From the Catholic Guy:
The days of the dead center around All Saints' Day (also known as All Hallows') on November 1, when we celebrate all the Saints in Heaven. On the day after All Hallows', called "All Souls' Day," we remember the saved souls who are in Purgatory, being cleansed of the temporal effects of their sins before they can enter Heaven. The day that comes before All Hallows', though, is one on which we unofficially remember the damned and the reality of Hell. The schema, then, for the Days of the Dead looks like this:
Hallowe'en: unofficially, per folk custom, recalls the souls of the damned. Practices center around recognizing and remembering the reality of Hell and how to avoid it.
All Saints': set aside to officially honor the Church Triumphant (the souls in Heaven). Practices center around recalling our great Saints, including those whose names are unknown to us and, so, are not canonized
All Souls': set aside officially to pray for the Church Suffering (the souls in Purgatory). Practices center around praying for the souls in Purgatory, especially our loved ones
The earliest form of All Saints' (or "All Hallows'") was first celebrated in the 300s, but originally took place on 13 May, as it still does in some Eastern Churches. The Feast first commemorated only the martyrs, but came to include all of the Saints by 741. It was transferred to 1 November in 844 when Pope Gregory III consecrated a chapel in St. Peter's Basilica to All Saints (so much for the theory that the day was fixed on 1 November because Irish pagans had harvest festivals at that time).
All Souls' has its origins in A.D. 1048 when the Bishop of Cluny decreed that the Benedictines of Cluny pray for the souls in Purgatory on this day. The practice spread until Pope Sylvester II recommended it for the entire Latin Church.
The Vigil of -- i.e., the evening before -- All Hallows' ("Hallows' Eve," or "Hallowe'en") came, in Irish popular piety, to be a day of remembering the dead who are neither in Purgatory or Heaven, but are damned, and these customs spread to many parts of the world. Thus we have the popular focus of Hallowe'en as the reality of Hell, and hence its scary character and focus on evil and how to avoid it, the sad fate of unsaved souls, etc.

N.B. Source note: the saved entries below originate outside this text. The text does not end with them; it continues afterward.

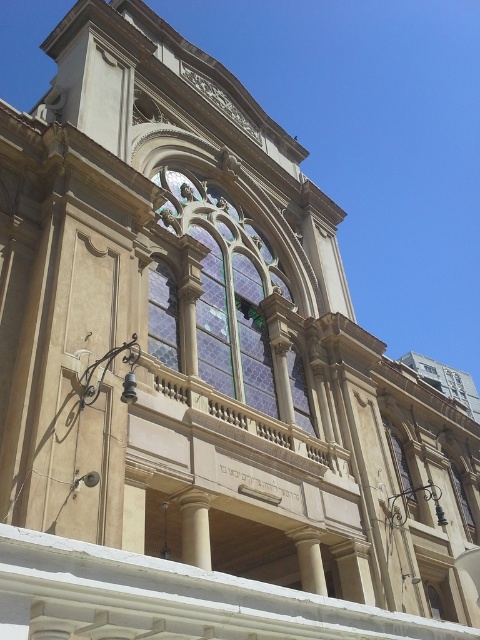
Question: Is stained glass window at center below stained glass window at upper center?

Choices:
 (A) yes
 (B) no

Answer: (B)

Question: Can you confirm if stained glass window at center is positioned to the right of stained glass window at upper center?

Choices:
 (A) no
 (B) yes

Answer: (B)

Question: Which object appears closest to the camera in this image?

Choices:
 (A) stained glass window at center
 (B) stained glass window at upper center

Answer: (A)

Question: Which point is closer to the camera?

Choices:
 (A) stained glass window at center
 (B) stained glass window at upper center

Answer: (A)

Question: Does stained glass window at center appear under stained glass window at upper center?

Choices:
 (A) yes
 (B) no

Answer: (B)

Question: Which point appears farthest from the camera in this image?

Choices:
 (A) (175, 333)
 (B) (260, 326)

Answer: (B)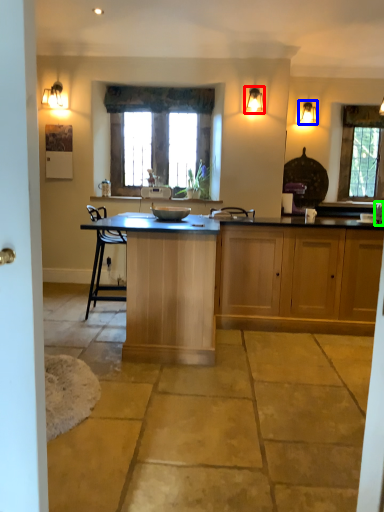
Question: Which object is the farthest from light fixture (highlighted by a red box)? Choose among these: light fixture (highlighted by a blue box) or faucet (highlighted by a green box).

One hears too often from the secular world that "Hallowe'en is a pagan holiday" -- an impossibility because "Hallowe'en," as said, means "All Hallows' Evening" which is as Catholic as it gets. Some say that the holiday actually stems from Samhain, a pagan Celtic celebration, or is Satanic, but this isn't true, either, any more than Christmas "stems from" the Druids' Yule, though popular customs that predated the Church -- such as the use of holly to decorate -- may be involved in our celebrations (it is rather amusing that October 31 is also "Reformation Day" in Protestant circles -- the day to recall Luther's having nailed his 95 Theses to Wittenberg's cathedral door -- but Protestants who reject Hallowe'en because pagans do things on October 31 don't object to commemorating that event on this day).